• Work order:
Write out the full listing exactly.

• Material for this exercise:
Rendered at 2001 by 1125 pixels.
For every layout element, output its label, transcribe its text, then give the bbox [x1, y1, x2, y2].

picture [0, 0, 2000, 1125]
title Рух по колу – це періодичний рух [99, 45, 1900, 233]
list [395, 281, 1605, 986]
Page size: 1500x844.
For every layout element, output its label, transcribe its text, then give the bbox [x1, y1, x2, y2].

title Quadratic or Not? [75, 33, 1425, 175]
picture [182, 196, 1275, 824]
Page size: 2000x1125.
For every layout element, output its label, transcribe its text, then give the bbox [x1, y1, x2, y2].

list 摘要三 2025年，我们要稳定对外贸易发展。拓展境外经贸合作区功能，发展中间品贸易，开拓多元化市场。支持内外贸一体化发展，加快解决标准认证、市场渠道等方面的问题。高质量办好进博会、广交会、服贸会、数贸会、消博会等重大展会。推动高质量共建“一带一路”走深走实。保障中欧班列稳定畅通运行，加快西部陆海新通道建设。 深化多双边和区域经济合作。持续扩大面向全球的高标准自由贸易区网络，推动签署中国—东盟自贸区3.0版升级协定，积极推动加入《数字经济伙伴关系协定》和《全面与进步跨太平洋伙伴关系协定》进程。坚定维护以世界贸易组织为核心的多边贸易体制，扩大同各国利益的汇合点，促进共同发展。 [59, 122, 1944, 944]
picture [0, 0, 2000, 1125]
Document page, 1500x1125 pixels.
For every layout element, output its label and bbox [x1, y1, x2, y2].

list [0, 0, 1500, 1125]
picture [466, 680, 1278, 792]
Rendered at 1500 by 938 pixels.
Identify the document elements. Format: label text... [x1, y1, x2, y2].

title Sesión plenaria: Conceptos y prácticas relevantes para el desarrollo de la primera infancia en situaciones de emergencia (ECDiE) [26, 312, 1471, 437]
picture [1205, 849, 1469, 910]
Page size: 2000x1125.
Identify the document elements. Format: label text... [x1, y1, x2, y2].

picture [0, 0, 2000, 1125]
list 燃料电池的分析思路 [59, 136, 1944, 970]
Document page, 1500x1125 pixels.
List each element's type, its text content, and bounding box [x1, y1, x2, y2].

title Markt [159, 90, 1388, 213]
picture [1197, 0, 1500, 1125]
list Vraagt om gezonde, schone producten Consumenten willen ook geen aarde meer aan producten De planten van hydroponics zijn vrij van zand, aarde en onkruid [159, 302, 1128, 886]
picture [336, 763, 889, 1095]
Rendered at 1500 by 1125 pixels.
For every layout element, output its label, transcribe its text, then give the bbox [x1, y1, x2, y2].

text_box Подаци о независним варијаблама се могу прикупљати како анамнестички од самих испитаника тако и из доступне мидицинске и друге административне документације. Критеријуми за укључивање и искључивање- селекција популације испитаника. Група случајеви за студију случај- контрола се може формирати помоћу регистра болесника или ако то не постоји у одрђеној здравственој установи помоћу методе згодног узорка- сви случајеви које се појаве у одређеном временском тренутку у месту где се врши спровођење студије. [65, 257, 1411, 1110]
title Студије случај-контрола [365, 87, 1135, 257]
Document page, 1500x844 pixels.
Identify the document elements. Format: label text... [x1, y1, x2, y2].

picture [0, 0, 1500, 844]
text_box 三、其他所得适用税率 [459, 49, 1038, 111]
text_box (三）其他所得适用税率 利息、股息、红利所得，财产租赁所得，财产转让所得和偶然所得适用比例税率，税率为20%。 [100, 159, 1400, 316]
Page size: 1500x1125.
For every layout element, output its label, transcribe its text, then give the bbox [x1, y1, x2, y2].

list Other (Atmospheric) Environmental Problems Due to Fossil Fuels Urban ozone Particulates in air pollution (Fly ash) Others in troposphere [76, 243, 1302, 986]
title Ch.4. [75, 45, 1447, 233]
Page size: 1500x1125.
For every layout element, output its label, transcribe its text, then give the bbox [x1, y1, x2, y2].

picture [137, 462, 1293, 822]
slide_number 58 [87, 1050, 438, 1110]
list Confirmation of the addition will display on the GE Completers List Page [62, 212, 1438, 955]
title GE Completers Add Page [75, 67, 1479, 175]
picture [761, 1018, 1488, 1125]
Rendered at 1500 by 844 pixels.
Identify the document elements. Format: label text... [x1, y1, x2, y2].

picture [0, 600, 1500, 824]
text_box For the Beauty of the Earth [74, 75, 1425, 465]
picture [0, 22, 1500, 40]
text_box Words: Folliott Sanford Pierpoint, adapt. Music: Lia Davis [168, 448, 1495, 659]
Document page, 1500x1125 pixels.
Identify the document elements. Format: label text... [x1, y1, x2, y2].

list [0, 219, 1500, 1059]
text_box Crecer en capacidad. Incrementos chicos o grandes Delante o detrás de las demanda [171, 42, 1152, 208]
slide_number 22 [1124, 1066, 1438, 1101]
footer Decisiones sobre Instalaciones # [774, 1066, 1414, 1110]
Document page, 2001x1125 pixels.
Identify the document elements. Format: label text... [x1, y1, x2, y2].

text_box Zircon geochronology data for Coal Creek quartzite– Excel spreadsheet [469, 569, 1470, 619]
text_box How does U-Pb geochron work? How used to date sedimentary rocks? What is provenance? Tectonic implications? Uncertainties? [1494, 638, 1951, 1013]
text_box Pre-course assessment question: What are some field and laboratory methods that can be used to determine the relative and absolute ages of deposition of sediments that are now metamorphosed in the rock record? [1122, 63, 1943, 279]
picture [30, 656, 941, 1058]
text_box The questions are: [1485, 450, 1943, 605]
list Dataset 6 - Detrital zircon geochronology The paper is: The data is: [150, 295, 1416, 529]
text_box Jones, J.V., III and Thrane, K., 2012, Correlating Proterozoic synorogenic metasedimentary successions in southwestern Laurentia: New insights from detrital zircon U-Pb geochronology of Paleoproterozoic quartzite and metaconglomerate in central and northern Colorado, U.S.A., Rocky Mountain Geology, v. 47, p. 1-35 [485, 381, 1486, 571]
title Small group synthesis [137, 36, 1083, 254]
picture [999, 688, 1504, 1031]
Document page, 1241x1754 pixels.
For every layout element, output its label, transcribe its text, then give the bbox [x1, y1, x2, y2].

• Solution to this problem:
Rendered at 2001 by 1125 pixels.
For every layout element, output its label, transcribe its text, then give the bbox [x1, y1, x2, y2].

picture [0, 0, 2000, 1125]
title Рух по колу – це періодичний рух [99, 45, 1900, 233]
list [395, 281, 1605, 986]
Page size: 1500x844.
For every layout element, output its label, transcribe its text, then give the bbox [x1, y1, x2, y2].

title Quadratic or Not? [75, 33, 1425, 175]
picture [182, 196, 1275, 824]
Page size: 2000x1125.
For every layout element, output its label, transcribe its text, then give the bbox [x1, y1, x2, y2].

list 摘要三 2025年，我们要稳定对外贸易发展。拓展境外经贸合作区功能，发展中间品贸易，开拓多元化市场。支持内外贸一体化发展，加快解决标准认证、市场渠道等方面的问题。高质量办好进博会、广交会、服贸会、数贸会、消博会等重大展会。推动高质量共建“一带一路”走深走实。保障中欧班列稳定畅通运行，加快西部陆海新通道建设。 深化多双边和区域经济合作。持续扩大面向全球的高标准自由贸易区网络，推动签署中国—东盟自贸区3.0版升级协定，积极推动加入《数字经济伙伴关系协定》和《全面与进步跨太平洋伙伴关系协定》进程。坚定维护以世界贸易组织为核心的多边贸易体制，扩大同各国利益的汇合点，促进共同发展。 [59, 122, 1944, 944]
picture [0, 0, 2000, 1125]
Document page, 1500x1125 pixels.
For every layout element, output its label and bbox [x1, y1, x2, y2].

list [0, 0, 1500, 1125]
picture [466, 680, 1278, 792]
Rendered at 1500 by 938 pixels.
Identify the document elements. Format: label text... [x1, y1, x2, y2].

title Sesión plenaria: Conceptos y prácticas relevantes para el desarrollo de la primera infancia en situaciones de emergencia (ECDiE) [26, 312, 1471, 437]
picture [1205, 849, 1469, 910]
Page size: 2000x1125.
Identify the document elements. Format: label text... [x1, y1, x2, y2].

picture [0, 0, 2000, 1125]
list 燃料电池的分析思路 [59, 136, 1944, 970]
Document page, 1500x1125 pixels.
List each element's type, its text content, and bounding box [x1, y1, x2, y2].

title Markt [159, 90, 1388, 213]
picture [1197, 0, 1500, 1125]
list Vraagt om gezonde, schone producten Consumenten willen ook geen aarde meer aan producten De planten van hydroponics zijn vrij van zand, aarde en onkruid [159, 302, 1128, 886]
picture [336, 763, 889, 1095]
Rendered at 1500 by 1125 pixels.
For every layout element, output its label, transcribe its text, then give the bbox [x1, y1, x2, y2].

text_box Подаци о независним варијаблама се могу прикупљати како анамнестички од самих испитаника тако и из доступне мидицинске и друге административне документације. Критеријуми за укључивање и искључивање- селекција популације испитаника. Група случајеви за студију случај- контрола се може формирати помоћу регистра болесника или ако то не постоји у одрђеној здравственој установи помоћу методе згодног узорка- сви случајеви које се појаве у одређеном временском тренутку у месту где се врши спровођење студије. [65, 257, 1411, 1110]
title Студије случај-контрола [365, 87, 1135, 257]
Document page, 1500x844 pixels.
Identify the document elements. Format: label text... [x1, y1, x2, y2].

picture [0, 0, 1500, 844]
text_box 三、其他所得适用税率 [459, 49, 1038, 111]
text_box (三）其他所得适用税率 利息、股息、红利所得，财产租赁所得，财产转让所得和偶然所得适用比例税率，税率为20%。 [100, 159, 1400, 316]
Page size: 1500x1125.
For every layout element, output its label, transcribe its text, then give the bbox [x1, y1, x2, y2].

list Other (Atmospheric) Environmental Problems Due to Fossil Fuels Urban ozone Particulates in air pollution (Fly ash) Others in troposphere [76, 243, 1302, 986]
title Ch.4. [75, 45, 1447, 233]
Page size: 1500x1125.
For every layout element, output its label, transcribe its text, then give the bbox [x1, y1, x2, y2].

picture [137, 462, 1293, 822]
slide_number 58 [87, 1050, 438, 1110]
list Confirmation of the addition will display on the GE Completers List Page [62, 212, 1438, 955]
title GE Completers Add Page [75, 67, 1479, 175]
picture [761, 1018, 1488, 1125]
Rendered at 1500 by 844 pixels.
Identify the document elements. Format: label text... [x1, y1, x2, y2].

picture [0, 600, 1500, 824]
text_box For the Beauty of the Earth [74, 75, 1425, 465]
picture [0, 22, 1500, 40]
text_box Words: Folliott Sanford Pierpoint, adapt. Music: Lia Davis [168, 448, 1495, 659]
Document page, 1500x1125 pixels.
Identify the document elements. Format: label text... [x1, y1, x2, y2].

list [0, 219, 1500, 1059]
text_box Crecer en capacidad. Incrementos chicos o grandes Delante o detrás de las demanda [171, 42, 1152, 208]
slide_number 22 [1124, 1066, 1438, 1101]
footer Decisiones sobre Instalaciones # [774, 1066, 1414, 1110]
Document page, 2001x1125 pixels.
Identify the document elements. Format: label text... [x1, y1, x2, y2].

text_box Zircon geochronology data for Coal Creek quartzite– Excel spreadsheet [469, 569, 1470, 619]
text_box How does U-Pb geochron work? How used to date sedimentary rocks? What is provenance? Tectonic implications? Uncertainties? [1494, 638, 1951, 1013]
text_box Pre-course assessment question: What are some field and laboratory methods that can be used to determine the relative and absolute ages of deposition of sediments that are now metamorphosed in the rock record? [1122, 63, 1943, 279]
picture [30, 656, 941, 1058]
text_box The questions are: [1485, 450, 1943, 605]
list Dataset 6 - Detrital zircon geochronology The paper is: The data is: [150, 295, 1416, 529]
text_box Jones, J.V., III and Thrane, K., 2012, Correlating Proterozoic synorogenic metasedimentary successions in southwestern Laurentia: New insights from detrital zircon U-Pb geochronology of Paleoproterozoic quartzite and metaconglomerate in central and northern Colorado, U.S.A., Rocky Mountain Geology, v. 47, p. 1-35 [485, 381, 1486, 571]
title Small group synthesis [137, 36, 1083, 254]
picture [999, 688, 1504, 1031]
Document page, 1241x1754 pixels.
For every layout element, output its label, transcribe its text, then give the bbox [x1, y1, x2, y2].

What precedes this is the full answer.